MANALAPAN – The Township Committee has adopted a $36.98 million budget to fund the operation of Manalapan during 2021. The budget will be supported by the collection of $25.18 million in taxes from the township’s residential and commercial property owners.
During a meeting on May 26, Mayor Jack McNaboe, Deputy Mayor Susan Cohen, Committeeman Eric Nelson, Committeeman Barry Jacobson and Committeewoman Mary Ann Musich voted “yes” on a motion to adopt the budget.
“This is a budget that invests in the town,” McNaboe said. “Hopefully when people look at the budget they will find value for their dollar. A lot of hard work (on the budget) was done by the people in the municipal building and I want to thank them for that work.”
Township Administrator Tara Lovrich said the 2021 budget accounts for increases in the cost of garbage collection and recycling collection, plus a $650,000 bill for snow removal in February.
Selected appropriations in the 2021 municipal budget include the following line items: employee group insurance, $3.65 million; general liability insurance, $581,313; police salaries and wages, $7.94 million; police, other expenses, $296,832; streets and roads salaries and wages, $1.75 million; streets and roads, other expenses, $209,500; sanitation/solid waste collection, other expenses, $2.21 million; landfill disposal costs, $2.02 million; payment to Police and Firemen’s Retirement System of New Jersey, $2.24 million; payment to Social Security System, $940,000; payment to Public Employees’ Retirement System, $759,853; payment of bond principal, $2.14 million; and interest on bonds, $760,651.

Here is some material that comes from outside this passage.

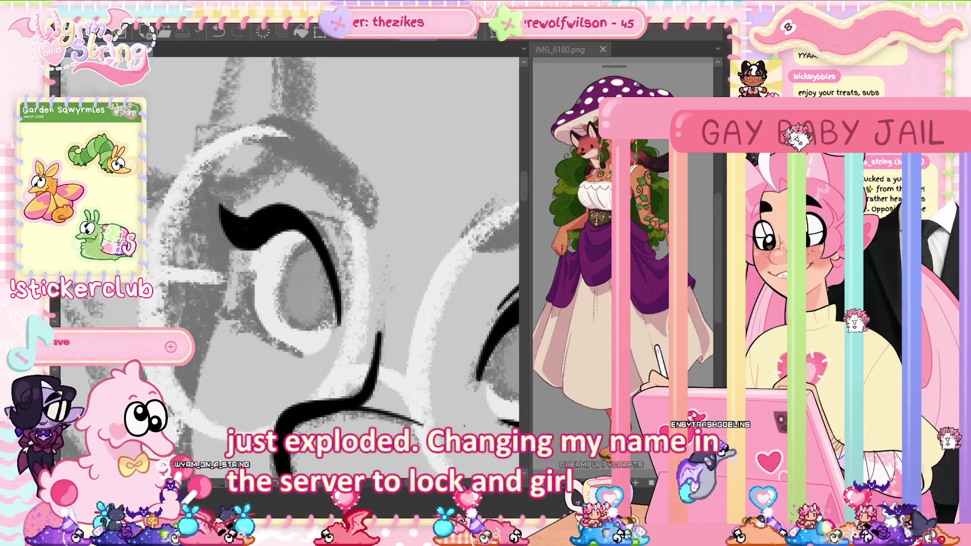
scroll(427, 384, down, 3)
scroll(427, 385, up, 3)
drag(347, 356, 232, 358)
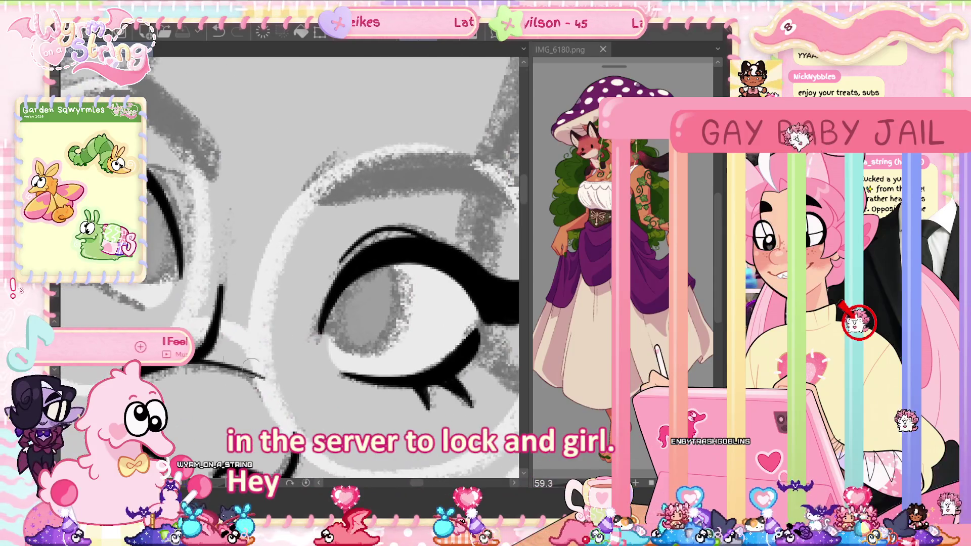
scroll(287, 368, down, 2)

Manalapan’s 2019 budget totaled $34.49 million and was supported by a tax levy of $22.96 million; the receipt of $3.87 million in state aid; and the appropriation of $3.5 million from the surplus fund.
The average home was assessed at $448,180, the municipal tax rate was 33.1 cents per $100 of assessed valuation and the owner of that home paid $1,483 in municipal taxes.
Manalapan’s 2020 budget totaled $34.91 million and was supported by a tax levy of $23.54 million; the receipt of $3.87 million in state aid; and the appropriation of $3.5 million from the surplus fund.
The average home was assessed at $453,733, the municipal tax rate was 33.4 cents per $100 of assessed valuation and the owner of that home paid $1,515 in municipal taxes.
Manalapan’s 2021 budget totals $36.98 million and will be supported by a tax levy of $25.18 million; the receipt of $3.87 million in state aid; and the appropriation of $4 million from the surplus fund.
The average home is assessed at $460,978, the municipal tax rate is projected to be 35.1 cents per $100 of assessed valuation and the owner of that home will pay about $1,618 in municipal taxes.
Municipal taxes are one item on a property owner’s tax bill, which also includes Monmouth County taxes, Manalapan-Englishtown Regional School District taxes, Freehold Regional High School District taxes and a fire district tax.
The total amount of taxes a property owner pays is determined by the assessed valuation of his home and/or property and the tax rate that is set by each taxing entity.
Lovrich said for every $1 in taxes a Manalapan property owner pays, 16% (i.e., 16 cents) goes to the township, 15% (15 cents) goes to Monmouth County, 46% (46 cents) goes to the Manalapan-Englishtown Regional School District, 20% (20 cents) goes to the Freehold Regional High School District, 2% (2 cents) goes to a municipal fire district and 1% (1 cent) goes to municipal open space.
In other business on May 26, McNaboe, Cohen, Nelson, Jacobson and Musich voted “yes” on a motion to adopt a bond ordinance providing for capital improvements and the acquisition of capital equipment.
The ordinance appropriates a total of $2.99 million for the improvements and the equipment and authorizes the issuance of $2.44 million in bonds and notes to finance a portion of the costs.